Prompt
Copy the lines below exactly. No picture goes into the copy.

(Saved entries)
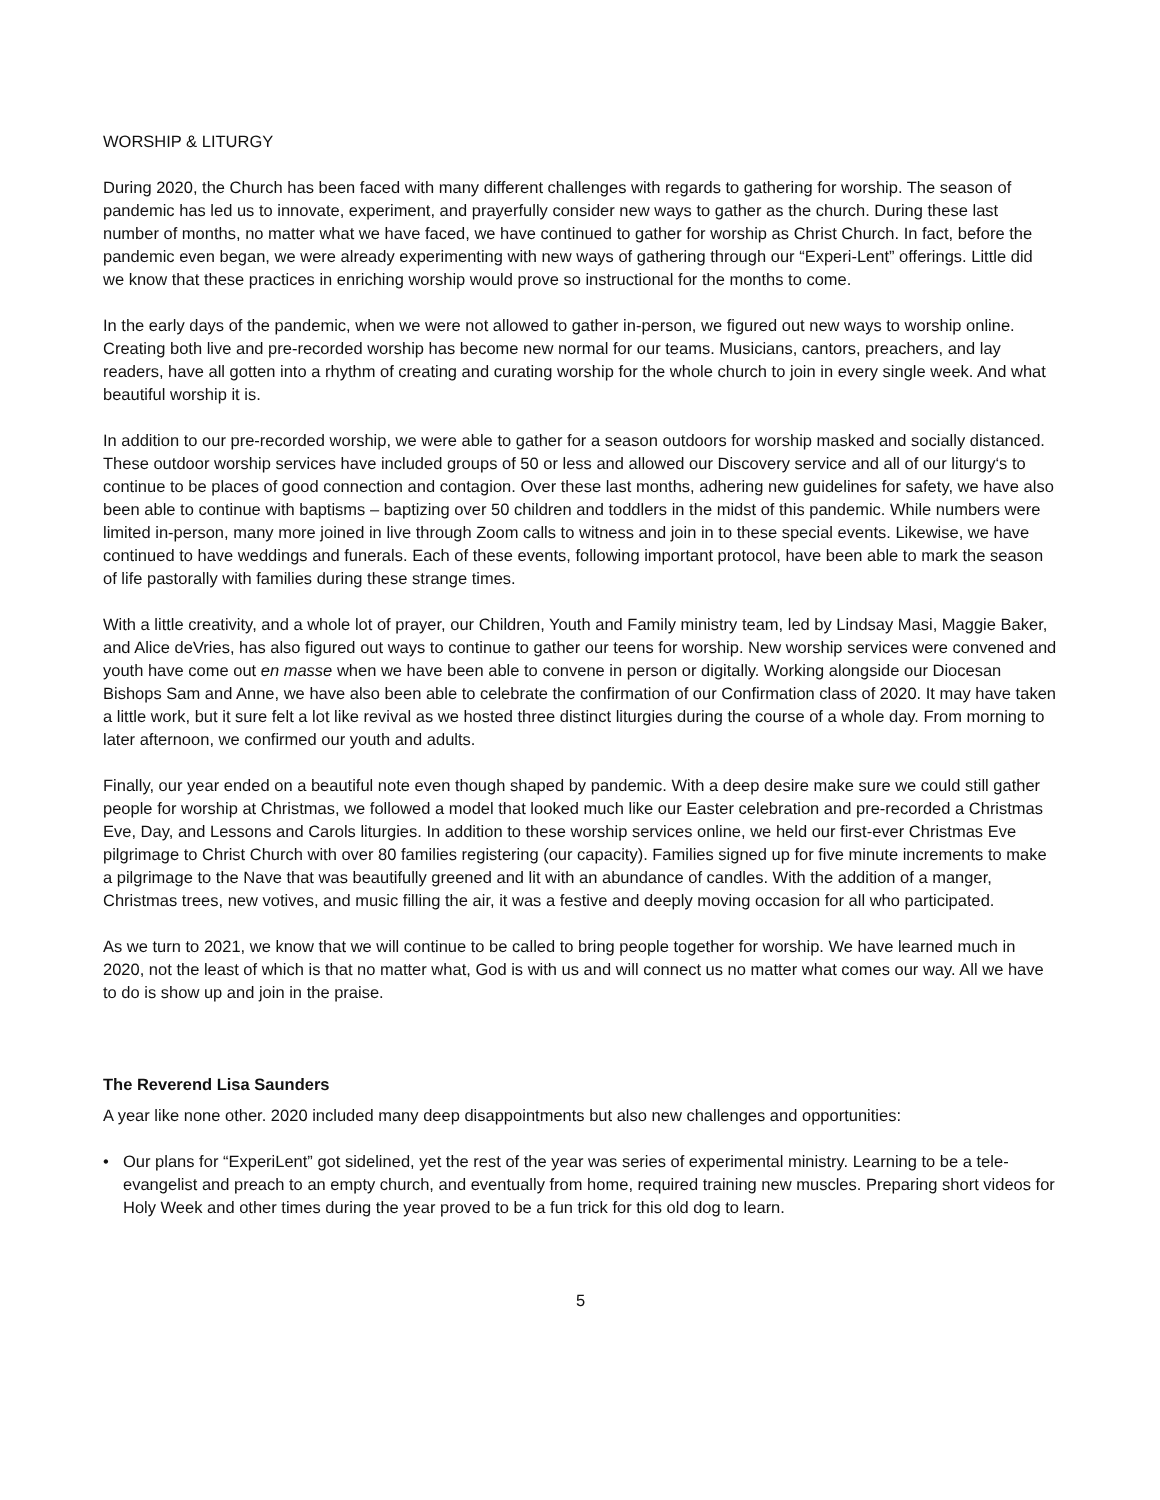WORSHIP & LITURGY
During 2020, the Church has been faced with many different challenges with regards to gathering for worship. The season of pandemic has led us to innovate, experiment, and prayerfully consider new ways to gather as the church. During these last number of months, no matter what we have faced, we have continued to gather for worship as Christ Church. In fact, before the pandemic even began, we were already experimenting with new ways of gathering through our “Experi-Lent” offerings. Little did we know that these practices in enriching worship would prove so instructional for the months to come.
In the early days of the pandemic, when we were not allowed to gather in-person, we figured out new ways to worship online. Creating both live and pre-recorded worship has become new normal for our teams. Musicians, cantors, preachers, and lay readers, have all gotten into a rhythm of creating and curating worship for the whole church to join in every single week. And what beautiful worship it is.
In addition to our pre-recorded worship, we were able to gather for a season outdoors for worship masked and socially distanced. These outdoor worship services have included groups of 50 or less and allowed our Discovery service and all of our liturgy‘s to continue to be places of good connection and contagion. Over these last months, adhering new guidelines for safety, we have also been able to continue with baptisms – baptizing over 50 children and toddlers in the midst of this pandemic. While numbers were limited in-person, many more joined in live through Zoom calls to witness and join in to these special events. Likewise, we have continued to have weddings and funerals. Each of these events, following important protocol, have been able to mark the season of life pastorally with families during these strange times.
With a little creativity, and a whole lot of prayer, our Children, Youth and Family ministry team, led by Lindsay Masi, Maggie Baker, and Alice deVries, has also figured out ways to continue to gather our teens for worship. New worship services were convened and youth have come out en masse when we have been able to convene in person or digitally. Working alongside our Diocesan Bishops Sam and Anne, we have also been able to celebrate the confirmation of our Confirmation class of 2020. It may have taken a little work, but it sure felt a lot like revival as we hosted three distinct liturgies during the course of a whole day. From morning to later afternoon, we confirmed our youth and adults.
Finally, our year ended on a beautiful note even though shaped by pandemic. With a deep desire make sure we could still gather people for worship at Christmas, we followed a model that looked much like our Easter celebration and pre-recorded a Christmas Eve, Day, and Lessons and Carols liturgies. In addition to these worship services online, we held our first-ever Christmas Eve pilgrimage to Christ Church with over 80 families registering (our capacity). Families signed up for five minute increments to make a pilgrimage to the Nave that was beautifully greened and lit with an abundance of candles. With the addition of a manger, Christmas trees, new votives, and music filling the air, it was a festive and deeply moving occasion for all who participated.
As we turn to 2021, we know that we will continue to be called to bring people together for worship. We have learned much in 2020, not the least of which is that no matter what, God is with us and will connect us no matter what comes our way. All we have to do is show up and join in the praise.
The Reverend Lisa Saunders
A year like none other. 2020 included many deep disappointments but also new challenges and opportunities:
• Our plans for “ExperiLent” got sidelined, yet the rest of the year was series of experimental ministry. Learning to be a tele-evangelist and preach to an empty church, and eventually from home, required training new muscles. Preparing short videos for Holy Week and other times during the year proved to be a fun trick for this old dog to learn.
5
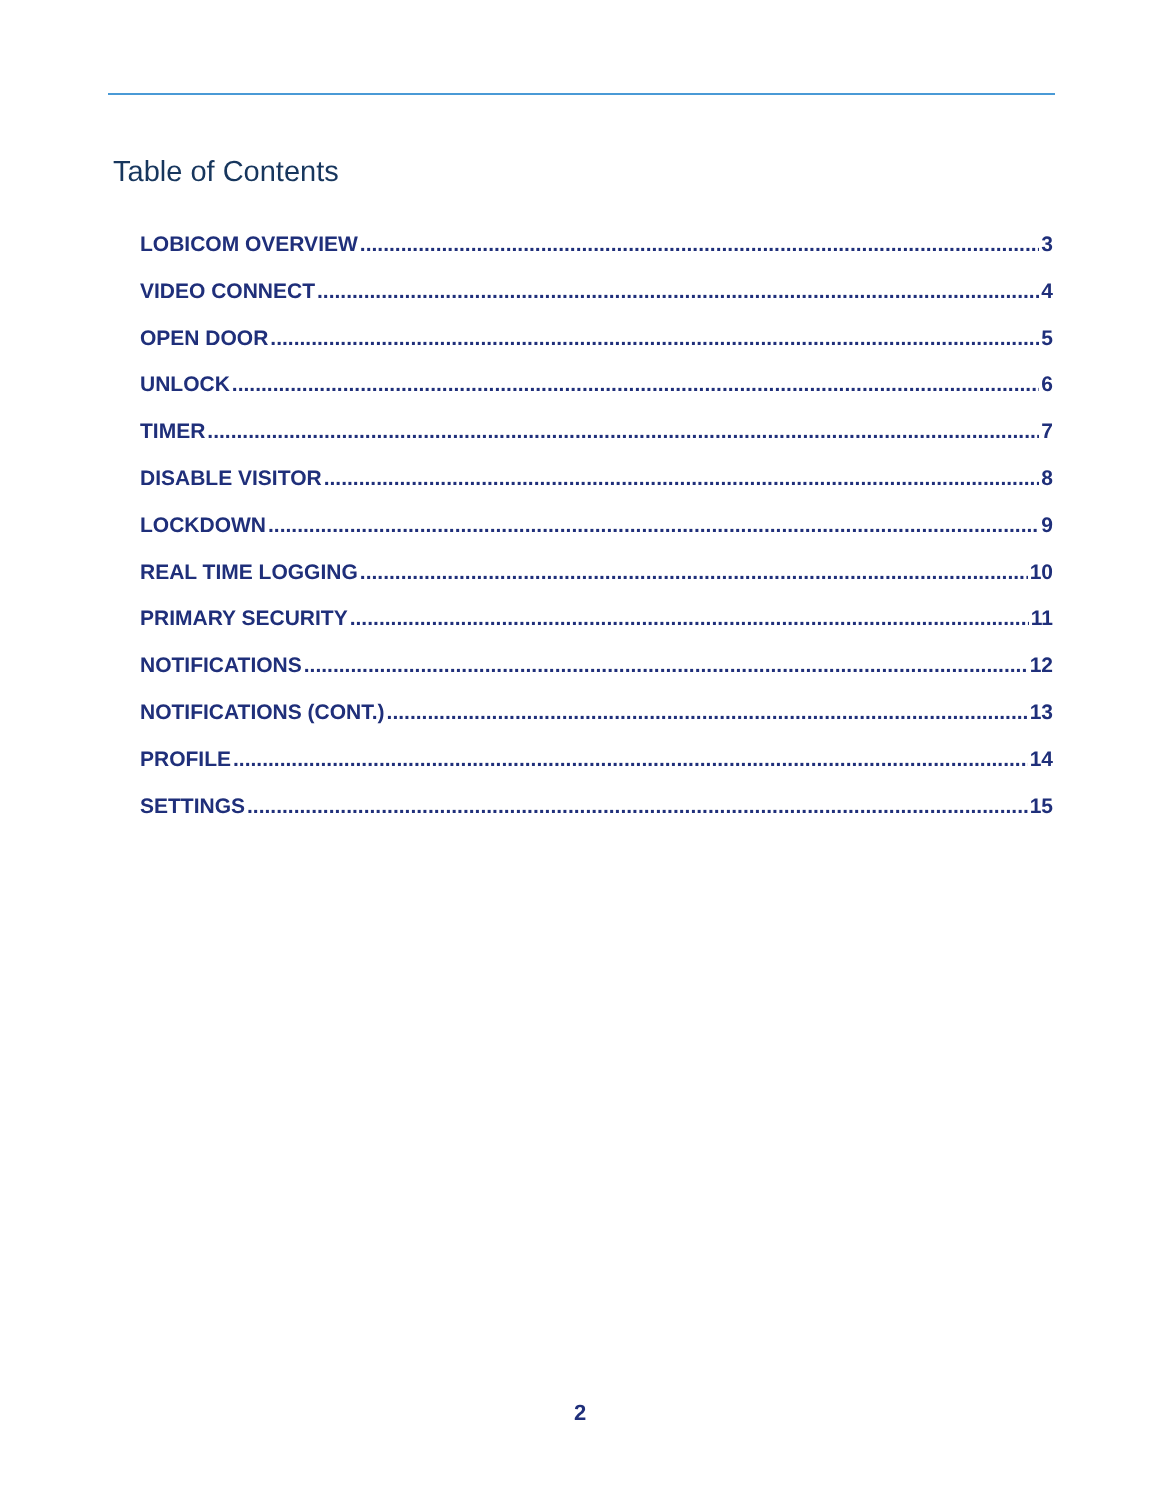Table of Contents
LOBICOM OVERVIEW 3
VIDEO CONNECT 4
OPEN DOOR 5
UNLOCK 6
TIMER 7
DISABLE VISITOR 8
LOCKDOWN 9
REAL TIME LOGGING 10
PRIMARY SECURITY 11
NOTIFICATIONS 12
NOTIFICATIONS (CONT.) 13
PROFILE 14
SETTINGS 15
2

Reply
WORSHIP & LITURGY
During 2020, the Church has been faced with many different challenges with regards to gathering for worship. The season of pandemic has led us to innovate, experiment, and prayerfully consider new ways to gather as the church. During these last number of months, no matter what we have faced, we have continued to gather for worship as Christ Church. In fact, before the pandemic even began, we were already experimenting with new ways of gathering through our “Experi-Lent” offerings. Little did we know that these practices in enriching worship would prove so instructional for the months to come.
In the early days of the pandemic, when we were not allowed to gather in-person, we figured out new ways to worship online. Creating both live and pre-recorded worship has become new normal for our teams. Musicians, cantors, preachers, and lay readers, have all gotten into a rhythm of creating and curating worship for the whole church to join in every single week. And what beautiful worship it is.
In addition to our pre-recorded worship, we were able to gather for a season outdoors for worship masked and socially distanced. These outdoor worship services have included groups of 50 or less and allowed our Discovery service and all of our liturgy‘s to continue to be places of good connection and contagion. Over these last months, adhering new guidelines for safety, we have also been able to continue with baptisms – baptizing over 50 children and toddlers in the midst of this pandemic. While numbers were limited in-person, many more joined in live through Zoom calls to witness and join in to these special events. Likewise, we have continued to have weddings and funerals. Each of these events, following important protocol, have been able to mark the season of life pastorally with families during these strange times.
With a little creativity, and a whole lot of prayer, our Children, Youth and Family ministry team, led by Lindsay Masi, Maggie Baker, and Alice deVries, has also figured out ways to continue to gather our teens for worship. New worship services were convened and youth have come out en masse when we have been able to convene in person or digitally. Working alongside our Diocesan Bishops Sam and Anne, we have also been able to celebrate the confirmation of our Confirmation class of 2020. It may have taken a little work, but it sure felt a lot like revival as we hosted three distinct liturgies during the course of a whole day. From morning to later afternoon, we confirmed our youth and adults.
Finally, our year ended on a beautiful note even though shaped by pandemic. With a deep desire make sure we could still gather people for worship at Christmas, we followed a model that looked much like our Easter celebration and pre-recorded a Christmas Eve, Day, and Lessons and Carols liturgies. In addition to these worship services online, we held our first-ever Christmas Eve pilgrimage to Christ Church with over 80 families registering (our capacity). Families signed up for five minute increments to make a pilgrimage to the Nave that was beautifully greened and lit with an abundance of candles. With the addition of a manger, Christmas trees, new votives, and music filling the air, it was a festive and deeply moving occasion for all who participated.
As we turn to 2021, we know that we will continue to be called to bring people together for worship. We have learned much in 2020, not the least of which is that no matter what, God is with us and will connect us no matter what comes our way. All we have to do is show up and join in the praise.
The Reverend Lisa Saunders
A year like none other. 2020 included many deep disappointments but also new challenges and opportunities:
• Our plans for “ExperiLent” got sidelined, yet the rest of the year was series of experimental ministry. Learning to be a tele-evangelist and preach to an empty church, and eventually from home, required training new muscles. Preparing short videos for Holy Week and other times during the year proved to be a fun trick for this old dog to learn.
5
Table of Contents
LOBICOM OVERVIEW 3
VIDEO CONNECT 4
OPEN DOOR 5
UNLOCK 6
TIMER 7
DISABLE VISITOR 8
LOCKDOWN 9
REAL TIME LOGGING 10
PRIMARY SECURITY 11
NOTIFICATIONS 12
NOTIFICATIONS (CONT.) 13
PROFILE 14
SETTINGS 15
2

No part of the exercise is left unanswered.